◆ Trecho fornecido:
+ + +

Escrito
e desenhado por Satsuki Yoshino, Barakamon
é um mangá que teve sua animação em 2014, produzida pelo recente estúdio Kinema
Citrus, mais conhecido agora, por causa do anime Made in Abyss, destacado por muitos como o melhor da temporada de
2017.
O
anime de Barakamon conta com 12
episódios, além de um spin-off
chamado Handa-kun, de 2016 (produzido
pelo estúdio Diomedéa), também de 12 capítulos, que aborda a infância do
protagonista, mas o presente texto discutirá apenas sobre a série de 2014, Barakamon.
A
obra, que oscila entre o slice of life
e a comédia, tem como protagonista Handa Seishu, um calígrafo jovem e
promissor, vencedor de alguns prêmios da arte da bela escrita, o que lhe dá um ar de arrogância, que logo no
primeiro momento do anime é dissipado, quando um dos jurados diz que a letra de
Handa não traz nada novo, apenas segue modelos tradicionais, e lhe pergunta se
o autor já havia tentado escalar “o muro da mediocridade”, ao que o
protagonista não aceita e agride o velho senhor.
É
importante ressaltar essa fala do jurado, porque Barakamon é muito coeso entre a linguagem verbal e a não-verbal, o
que é um ponto muito positivo na obra. Depois do ocorrido, o pai de Handa, um
renomado calígrafo, envia-o para uma ilha, para que o filho descubra mais sobre
a vida e sobre si mesmo. Lá, o protagonista é cercado por gente simples, mais
velha, que nem usa a norma-padrão da língua e que desconhece a cidade grande, e
muitas crianças, que são o fator cômico do anime e, metaforicamente, os
responsáveis pela cor na vida e na obra de Handa. O calígrafo, ao chegar no
local — e até mesmo o telespectador —, pensa que não aprenderá nada, o que não
passa de um ledo engano.
A principal personagem dessa ilha, Naru, é uma menina muito engraçada e animada, que logo no primeiro episódio ensina uma lição muito bonita e importante a Handa e a quem assiste, e que possui total relação com a fala do jurado no começo do anime, tudo conduzido por belas cores e por uma linda trilha sonora. Falar mais do que isso sobre o mesmo capítulo pode diminuir a surpresa.

+ + +

◆ Dados fornecidos:
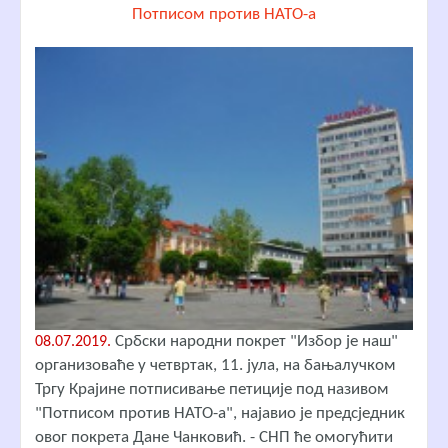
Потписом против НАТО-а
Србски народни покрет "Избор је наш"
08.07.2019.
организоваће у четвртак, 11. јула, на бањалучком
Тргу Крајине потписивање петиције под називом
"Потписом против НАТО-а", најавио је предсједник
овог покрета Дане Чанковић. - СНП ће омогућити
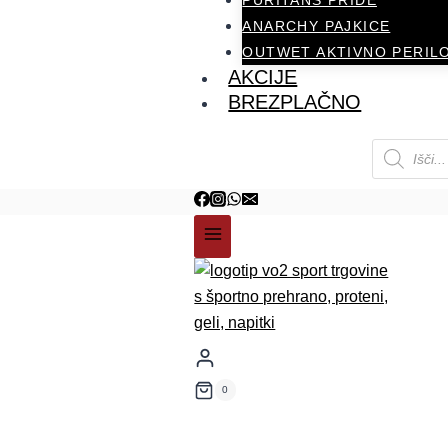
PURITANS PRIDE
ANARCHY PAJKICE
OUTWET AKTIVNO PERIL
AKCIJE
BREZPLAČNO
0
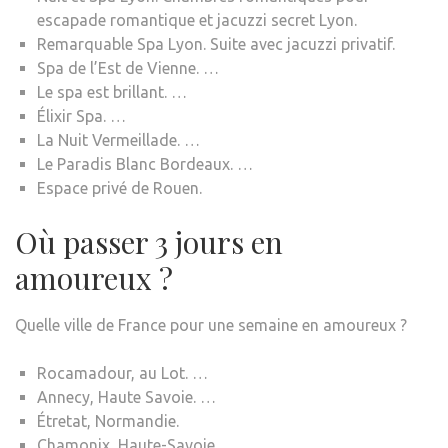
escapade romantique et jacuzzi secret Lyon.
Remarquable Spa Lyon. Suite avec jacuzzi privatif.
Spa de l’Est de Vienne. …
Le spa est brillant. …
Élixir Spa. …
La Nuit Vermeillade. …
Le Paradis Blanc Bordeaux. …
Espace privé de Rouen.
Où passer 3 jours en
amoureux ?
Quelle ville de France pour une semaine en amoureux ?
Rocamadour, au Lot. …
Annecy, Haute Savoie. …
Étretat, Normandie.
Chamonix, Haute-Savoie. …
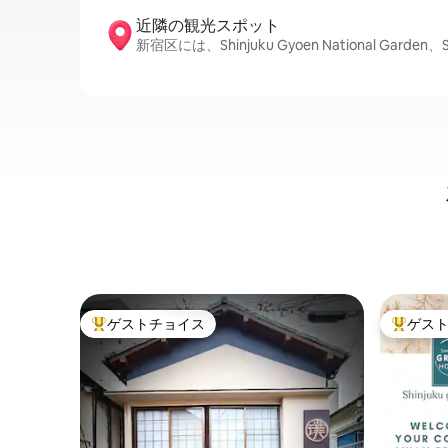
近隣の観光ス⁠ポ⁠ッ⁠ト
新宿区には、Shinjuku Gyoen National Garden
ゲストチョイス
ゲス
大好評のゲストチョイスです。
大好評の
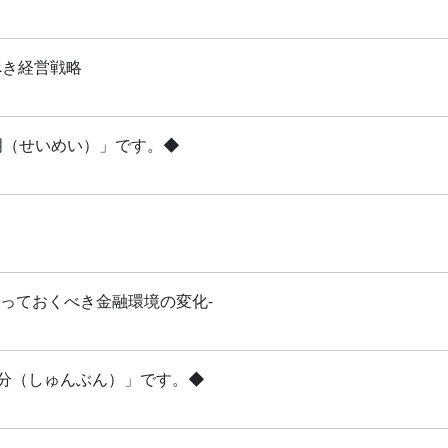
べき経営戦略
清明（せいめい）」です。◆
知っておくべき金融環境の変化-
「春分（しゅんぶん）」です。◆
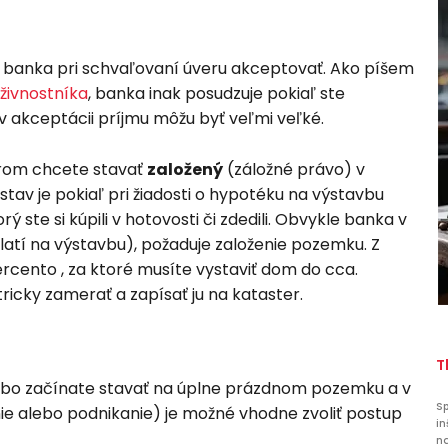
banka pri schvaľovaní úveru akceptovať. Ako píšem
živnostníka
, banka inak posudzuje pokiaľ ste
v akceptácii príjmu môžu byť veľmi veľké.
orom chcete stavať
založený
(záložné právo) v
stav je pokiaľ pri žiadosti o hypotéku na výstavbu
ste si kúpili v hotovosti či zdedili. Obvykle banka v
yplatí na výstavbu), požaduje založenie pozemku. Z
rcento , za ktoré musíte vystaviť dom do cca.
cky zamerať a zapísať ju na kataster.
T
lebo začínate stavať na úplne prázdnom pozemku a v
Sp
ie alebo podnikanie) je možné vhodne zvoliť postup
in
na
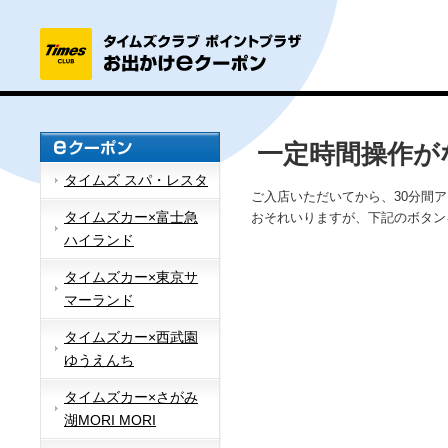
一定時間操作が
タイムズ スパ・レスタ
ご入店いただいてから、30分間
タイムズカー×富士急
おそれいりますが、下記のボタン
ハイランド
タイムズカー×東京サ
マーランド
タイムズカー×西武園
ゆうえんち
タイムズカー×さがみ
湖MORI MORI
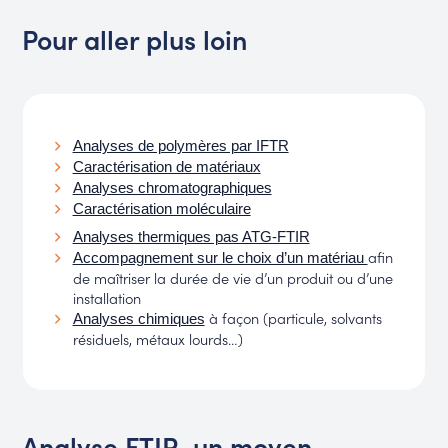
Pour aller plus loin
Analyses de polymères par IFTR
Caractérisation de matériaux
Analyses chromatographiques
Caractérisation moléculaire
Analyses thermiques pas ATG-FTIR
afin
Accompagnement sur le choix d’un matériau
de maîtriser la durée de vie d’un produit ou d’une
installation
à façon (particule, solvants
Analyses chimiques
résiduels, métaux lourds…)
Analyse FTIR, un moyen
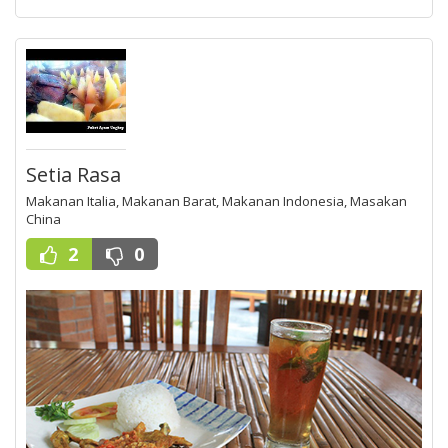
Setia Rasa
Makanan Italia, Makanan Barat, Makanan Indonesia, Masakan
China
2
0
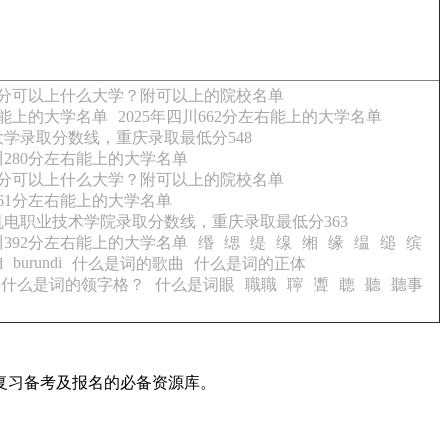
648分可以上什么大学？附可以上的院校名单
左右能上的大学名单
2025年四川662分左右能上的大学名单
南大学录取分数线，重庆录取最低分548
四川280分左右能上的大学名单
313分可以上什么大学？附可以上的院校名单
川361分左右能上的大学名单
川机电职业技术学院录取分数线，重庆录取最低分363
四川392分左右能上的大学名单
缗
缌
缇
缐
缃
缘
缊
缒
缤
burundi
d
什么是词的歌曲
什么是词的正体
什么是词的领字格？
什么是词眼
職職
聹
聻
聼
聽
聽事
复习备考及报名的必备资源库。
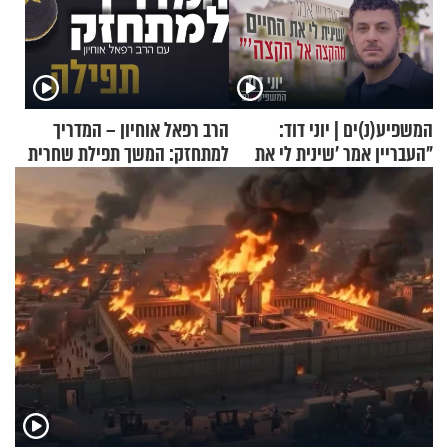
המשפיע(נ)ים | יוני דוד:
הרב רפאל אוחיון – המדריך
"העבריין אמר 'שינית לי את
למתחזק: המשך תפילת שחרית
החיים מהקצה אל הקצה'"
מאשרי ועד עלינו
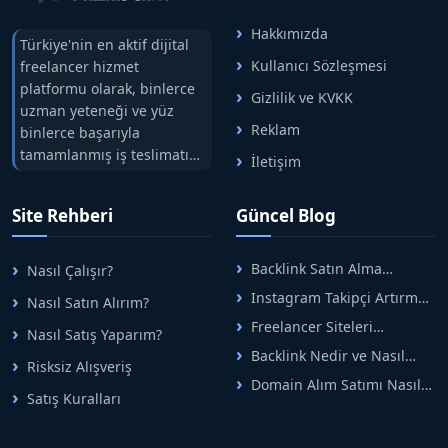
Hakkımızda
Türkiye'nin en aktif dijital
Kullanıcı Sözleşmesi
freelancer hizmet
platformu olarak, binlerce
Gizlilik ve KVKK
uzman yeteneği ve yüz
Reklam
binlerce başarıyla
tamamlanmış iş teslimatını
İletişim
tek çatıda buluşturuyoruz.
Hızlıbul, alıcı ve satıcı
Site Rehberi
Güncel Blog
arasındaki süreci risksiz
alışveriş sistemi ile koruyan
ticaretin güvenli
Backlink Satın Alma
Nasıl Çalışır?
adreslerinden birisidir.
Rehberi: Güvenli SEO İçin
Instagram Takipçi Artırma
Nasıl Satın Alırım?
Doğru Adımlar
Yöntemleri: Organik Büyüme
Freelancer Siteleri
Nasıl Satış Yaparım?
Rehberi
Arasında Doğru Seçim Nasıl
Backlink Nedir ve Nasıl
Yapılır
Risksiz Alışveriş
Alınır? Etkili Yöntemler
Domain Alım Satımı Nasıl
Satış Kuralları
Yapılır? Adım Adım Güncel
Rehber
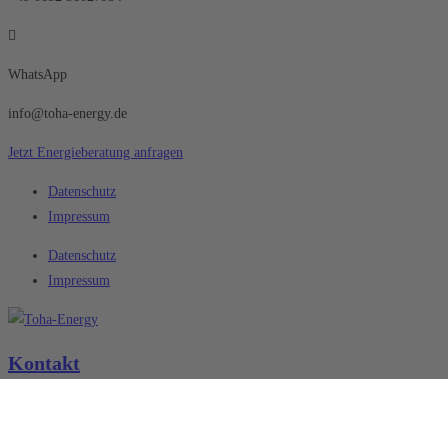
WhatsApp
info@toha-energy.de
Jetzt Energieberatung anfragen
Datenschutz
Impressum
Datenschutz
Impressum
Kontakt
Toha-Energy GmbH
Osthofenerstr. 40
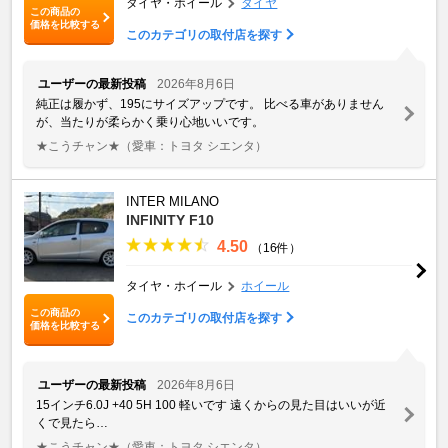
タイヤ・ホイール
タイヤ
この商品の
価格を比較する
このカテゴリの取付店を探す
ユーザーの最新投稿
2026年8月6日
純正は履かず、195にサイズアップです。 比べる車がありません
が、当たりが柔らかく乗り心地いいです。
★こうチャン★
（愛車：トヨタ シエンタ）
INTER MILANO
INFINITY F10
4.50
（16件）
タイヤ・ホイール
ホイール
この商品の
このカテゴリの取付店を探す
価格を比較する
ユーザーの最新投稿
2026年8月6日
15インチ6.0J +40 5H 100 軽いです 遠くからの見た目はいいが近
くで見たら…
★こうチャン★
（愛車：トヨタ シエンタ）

+ + +

◆ O que fazer: Escreva a continuação do texto sobre o anime Barakamon, começando logo depois da última frase apresentada.

◆ Exercício resolvido:
O
segundo episódio apresenta outro personagem, um rapaz que só tira notas ruins
na escola, embora estude demais e passe noites sem dormir. Ele leva uma
refeição ao protagonista, que está dormindo, o que é motivo de sarcasmo do morador
da vila: “Fica uma noite sem dormir e tem todo esse sono? Eu passo várias
noites acordado e não fico assim. Vida de artista é diferente mesmo...”.
É
um pensamento que parece válido, mas nem sempre o é. Naru, a menina
extrovertida e intrometida, abre um armário e mostra ao rapaz o tanto de
rascunhos que Handa fez durante a madrugada. Não era a intenção dela, mas o adolescente
julgador, neste momento, percebe a besteira que estava falando sobre o
calígrafo e sobre si mesmo, que apenas diz que estuda, mas que não se esforça
de verdade; é por isso que suas notas continuam baixas, é por isso que não
sente sono durante o dia, porque não passa horas da noite realmente desperto. Um
detalhe: os rascunhos do protagonista estavam dentro de um armário, no escuro,
não à mostra de todos. Apenas cada um sabe do seu trabalho e do seu esforço, é
o que o personagem e o telespectador aprendem, além de que não basta talento na
vida, como muitos pensam, principalmente sobre os artistas.
O
terceiro episódio é interessante por causa de uma dupla de rimas. Logo no
início, vê-se Handa finalizando um quadro escrito “Despreocupado”. As obras de
caligrafia, ao menos no anime, são retratadas apenas como uma palavra ou uma
frase, escrita(s) de forma única, com o intuito de passar o sentimento do
momento e da mensagem no código linguístico.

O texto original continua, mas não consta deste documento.